The discussion so far leaves the question of who is right - the domestic economists or the national economists - unresolved.
For some assistance in this regard, we might consider what's been happening to employment. The latest available data (from the CSO's Quarterly National Household Survey) point to an increase in economy-wide employment of 3.6 per cent between the first quarter of 2001 and the first quarter of 2003.
On the face of it, this would seem to tilt the balance of the argument decisively in favour of the relatively cheerful commentators. Even allowing for time lags, labour hoarding and the like, it's hard to believe that employment would have grown at this sort of speed if economic activity was contracting.
However, the employment data, no less than the national accounts data, need to be interpreted with care, and there are two aspects of recent employment growth in particular that need to be considered before drawing anything like firm inferences about activity.

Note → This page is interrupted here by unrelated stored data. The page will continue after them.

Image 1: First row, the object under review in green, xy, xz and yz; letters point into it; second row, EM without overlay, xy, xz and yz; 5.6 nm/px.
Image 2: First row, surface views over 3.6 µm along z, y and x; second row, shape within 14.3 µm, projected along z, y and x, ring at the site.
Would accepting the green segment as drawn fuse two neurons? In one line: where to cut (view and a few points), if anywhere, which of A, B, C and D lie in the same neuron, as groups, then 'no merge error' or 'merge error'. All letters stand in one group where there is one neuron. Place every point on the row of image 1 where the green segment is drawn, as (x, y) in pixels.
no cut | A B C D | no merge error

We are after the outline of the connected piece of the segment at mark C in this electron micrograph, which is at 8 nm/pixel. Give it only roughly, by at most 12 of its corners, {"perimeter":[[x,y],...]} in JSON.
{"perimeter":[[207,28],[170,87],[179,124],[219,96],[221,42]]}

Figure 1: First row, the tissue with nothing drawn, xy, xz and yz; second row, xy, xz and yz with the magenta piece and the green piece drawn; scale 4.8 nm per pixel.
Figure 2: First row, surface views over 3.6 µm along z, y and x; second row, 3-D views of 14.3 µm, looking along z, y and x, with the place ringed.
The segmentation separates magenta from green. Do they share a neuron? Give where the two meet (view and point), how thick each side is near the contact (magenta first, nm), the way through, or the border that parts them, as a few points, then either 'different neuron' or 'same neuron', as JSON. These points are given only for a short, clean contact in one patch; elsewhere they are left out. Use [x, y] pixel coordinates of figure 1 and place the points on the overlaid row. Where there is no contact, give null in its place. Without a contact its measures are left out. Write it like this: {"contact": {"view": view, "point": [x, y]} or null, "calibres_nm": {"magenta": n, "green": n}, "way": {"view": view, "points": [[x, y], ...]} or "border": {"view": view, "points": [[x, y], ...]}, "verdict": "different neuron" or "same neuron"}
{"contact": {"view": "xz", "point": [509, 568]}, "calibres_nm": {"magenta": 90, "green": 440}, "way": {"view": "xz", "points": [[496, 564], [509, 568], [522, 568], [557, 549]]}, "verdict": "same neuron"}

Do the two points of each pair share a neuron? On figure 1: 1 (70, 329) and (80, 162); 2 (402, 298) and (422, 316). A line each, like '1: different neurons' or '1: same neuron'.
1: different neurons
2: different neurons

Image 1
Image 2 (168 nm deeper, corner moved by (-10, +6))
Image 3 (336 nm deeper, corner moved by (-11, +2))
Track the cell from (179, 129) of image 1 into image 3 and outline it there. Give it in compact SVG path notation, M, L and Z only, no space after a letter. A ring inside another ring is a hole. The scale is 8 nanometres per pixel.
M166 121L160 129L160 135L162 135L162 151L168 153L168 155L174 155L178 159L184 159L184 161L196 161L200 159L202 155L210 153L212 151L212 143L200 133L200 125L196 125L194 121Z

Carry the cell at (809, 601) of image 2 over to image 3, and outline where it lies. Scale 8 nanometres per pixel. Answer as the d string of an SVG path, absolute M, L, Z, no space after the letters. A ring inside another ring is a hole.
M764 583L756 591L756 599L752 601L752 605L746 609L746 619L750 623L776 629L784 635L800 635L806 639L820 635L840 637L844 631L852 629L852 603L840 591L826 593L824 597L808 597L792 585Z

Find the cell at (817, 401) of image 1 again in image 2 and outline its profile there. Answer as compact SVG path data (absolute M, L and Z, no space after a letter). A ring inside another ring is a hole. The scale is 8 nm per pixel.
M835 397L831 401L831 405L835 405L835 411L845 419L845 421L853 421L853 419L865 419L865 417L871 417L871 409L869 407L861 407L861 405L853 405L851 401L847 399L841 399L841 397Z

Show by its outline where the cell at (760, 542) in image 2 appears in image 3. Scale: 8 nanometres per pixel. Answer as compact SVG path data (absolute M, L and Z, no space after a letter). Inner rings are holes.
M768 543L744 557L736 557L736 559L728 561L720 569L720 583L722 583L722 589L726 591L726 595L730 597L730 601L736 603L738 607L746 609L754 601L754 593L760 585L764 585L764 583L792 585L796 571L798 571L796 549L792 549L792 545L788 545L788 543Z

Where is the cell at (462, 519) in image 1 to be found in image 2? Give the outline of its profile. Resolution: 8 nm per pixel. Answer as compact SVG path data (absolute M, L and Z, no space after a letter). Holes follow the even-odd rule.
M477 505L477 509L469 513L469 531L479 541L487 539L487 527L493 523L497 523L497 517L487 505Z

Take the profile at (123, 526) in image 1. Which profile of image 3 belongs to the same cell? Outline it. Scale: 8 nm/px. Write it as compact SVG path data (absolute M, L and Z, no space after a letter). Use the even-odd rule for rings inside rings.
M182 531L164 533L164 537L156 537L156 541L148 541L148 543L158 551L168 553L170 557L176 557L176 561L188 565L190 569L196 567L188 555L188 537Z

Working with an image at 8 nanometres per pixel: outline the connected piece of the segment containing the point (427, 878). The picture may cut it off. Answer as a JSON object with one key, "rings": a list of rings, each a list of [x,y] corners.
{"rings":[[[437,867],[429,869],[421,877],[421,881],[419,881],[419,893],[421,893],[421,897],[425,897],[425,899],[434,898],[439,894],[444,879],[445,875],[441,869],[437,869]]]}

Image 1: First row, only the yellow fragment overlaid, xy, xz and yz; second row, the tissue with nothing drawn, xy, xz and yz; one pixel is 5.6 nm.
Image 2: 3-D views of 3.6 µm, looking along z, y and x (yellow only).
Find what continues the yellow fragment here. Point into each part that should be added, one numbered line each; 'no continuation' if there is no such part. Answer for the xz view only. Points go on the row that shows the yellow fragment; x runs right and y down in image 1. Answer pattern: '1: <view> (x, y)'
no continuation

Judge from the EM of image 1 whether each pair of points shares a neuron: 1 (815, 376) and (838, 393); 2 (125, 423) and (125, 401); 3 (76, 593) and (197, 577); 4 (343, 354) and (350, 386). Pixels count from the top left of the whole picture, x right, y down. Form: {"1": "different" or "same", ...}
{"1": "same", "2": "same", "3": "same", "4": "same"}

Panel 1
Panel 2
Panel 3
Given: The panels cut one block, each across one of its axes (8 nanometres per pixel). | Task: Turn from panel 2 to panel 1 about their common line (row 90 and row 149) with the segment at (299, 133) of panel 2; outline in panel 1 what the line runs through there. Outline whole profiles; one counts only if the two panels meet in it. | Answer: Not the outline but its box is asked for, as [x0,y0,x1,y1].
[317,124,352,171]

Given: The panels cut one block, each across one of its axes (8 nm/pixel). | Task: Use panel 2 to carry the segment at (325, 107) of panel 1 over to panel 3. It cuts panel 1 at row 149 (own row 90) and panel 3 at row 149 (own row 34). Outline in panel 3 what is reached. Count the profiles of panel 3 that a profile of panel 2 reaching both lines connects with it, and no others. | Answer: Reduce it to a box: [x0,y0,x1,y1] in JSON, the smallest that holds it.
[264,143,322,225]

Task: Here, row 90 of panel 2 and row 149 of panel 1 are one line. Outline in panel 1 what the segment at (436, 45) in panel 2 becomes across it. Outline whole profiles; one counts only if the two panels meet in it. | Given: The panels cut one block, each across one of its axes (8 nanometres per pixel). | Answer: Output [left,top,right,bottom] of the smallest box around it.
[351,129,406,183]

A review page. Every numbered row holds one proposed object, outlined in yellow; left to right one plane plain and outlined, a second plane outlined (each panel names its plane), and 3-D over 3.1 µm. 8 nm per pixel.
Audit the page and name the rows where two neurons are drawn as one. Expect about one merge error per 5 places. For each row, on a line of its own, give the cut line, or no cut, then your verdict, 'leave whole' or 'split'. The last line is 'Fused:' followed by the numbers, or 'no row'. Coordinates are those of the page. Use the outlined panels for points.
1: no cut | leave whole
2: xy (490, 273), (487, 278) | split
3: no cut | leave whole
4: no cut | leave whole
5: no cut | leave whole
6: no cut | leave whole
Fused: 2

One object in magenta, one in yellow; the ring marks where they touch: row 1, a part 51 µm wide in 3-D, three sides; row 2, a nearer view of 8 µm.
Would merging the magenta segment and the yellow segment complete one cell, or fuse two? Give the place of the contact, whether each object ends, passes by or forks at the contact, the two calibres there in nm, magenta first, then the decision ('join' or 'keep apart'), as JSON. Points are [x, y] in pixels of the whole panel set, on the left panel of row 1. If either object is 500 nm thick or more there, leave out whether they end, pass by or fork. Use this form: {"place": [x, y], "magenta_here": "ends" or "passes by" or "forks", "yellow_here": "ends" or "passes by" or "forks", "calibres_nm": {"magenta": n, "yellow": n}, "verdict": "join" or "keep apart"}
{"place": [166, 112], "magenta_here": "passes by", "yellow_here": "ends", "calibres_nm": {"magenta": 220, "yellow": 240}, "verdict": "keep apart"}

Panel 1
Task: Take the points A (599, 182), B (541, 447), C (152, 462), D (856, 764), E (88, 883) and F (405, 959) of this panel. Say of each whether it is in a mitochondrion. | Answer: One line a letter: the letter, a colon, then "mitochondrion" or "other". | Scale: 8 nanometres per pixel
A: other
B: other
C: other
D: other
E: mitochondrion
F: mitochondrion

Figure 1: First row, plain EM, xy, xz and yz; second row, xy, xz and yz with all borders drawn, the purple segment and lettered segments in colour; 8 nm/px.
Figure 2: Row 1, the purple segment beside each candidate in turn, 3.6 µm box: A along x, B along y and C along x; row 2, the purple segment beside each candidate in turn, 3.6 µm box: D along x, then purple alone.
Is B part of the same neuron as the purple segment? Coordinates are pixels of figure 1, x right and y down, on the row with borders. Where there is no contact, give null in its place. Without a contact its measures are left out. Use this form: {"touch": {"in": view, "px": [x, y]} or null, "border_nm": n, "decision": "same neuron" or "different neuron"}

The first relates to part-time working, which has been increasing more rapidly than overall employment. Fortunately, we can readily correct for this because the CSO also publishes data on average hours worked. These data show a fall from 37.9 to 37.2 hours per week between early 2001 and early 2003. Combined with the employment figures, this indicates that aggregate economy-wide hours worked increased by 1.7 per cent over this period. Again, this is difficult to reconcile with the notion of an economy suffering from a contraction in activity.
The second aspect of employment growth that we need to consider is that most of the increase between the first quarter of 2001 and the same period in 2003 (48,000 out of 62,000) occurred in the public sector. Perhaps this can help reconcile the coexistence of an increase in overall employment with a contraction in overall economic activity? Not very easily.
In the first instance, the numbers employed in the private sector over this period did rise, even if at a lacklustre pace of only 1 per cent, and this is hard to square with recession. Secondly, even when allowance is made for a decline in average hours worked, the resultant estimate of a small fall (of 0.8 per cent) in aggregate private sector hours worked between early 2001 and early 2003 seems much too modest to be consistent with the kind of contraction in private sector activity that is implied by the GNP numbers. That is unless there was an unusual fall-off in productivity.
In fairness, it doesn't seem consistent with the kind of increase in activity suggested by the GDP data either.
The truth on this occasion, as on so many others, seems to lie somewhere between the two. The real economy if you will, as distinct from the domestic economy or the national economy, has probably been growing at an average annual rate of 1-2 per cent since early 2001.
The good thing about that is that, despite all the gloom and doom around, it has left intact the enormous gains in output chalked up over the Celtic Tiger period.
The bad news is that, however favourably it may compare with the recent performance of some of our EU partners (not quite spectacularly), it has not been enough and will not be enough going forward to prevent unemployment from rising.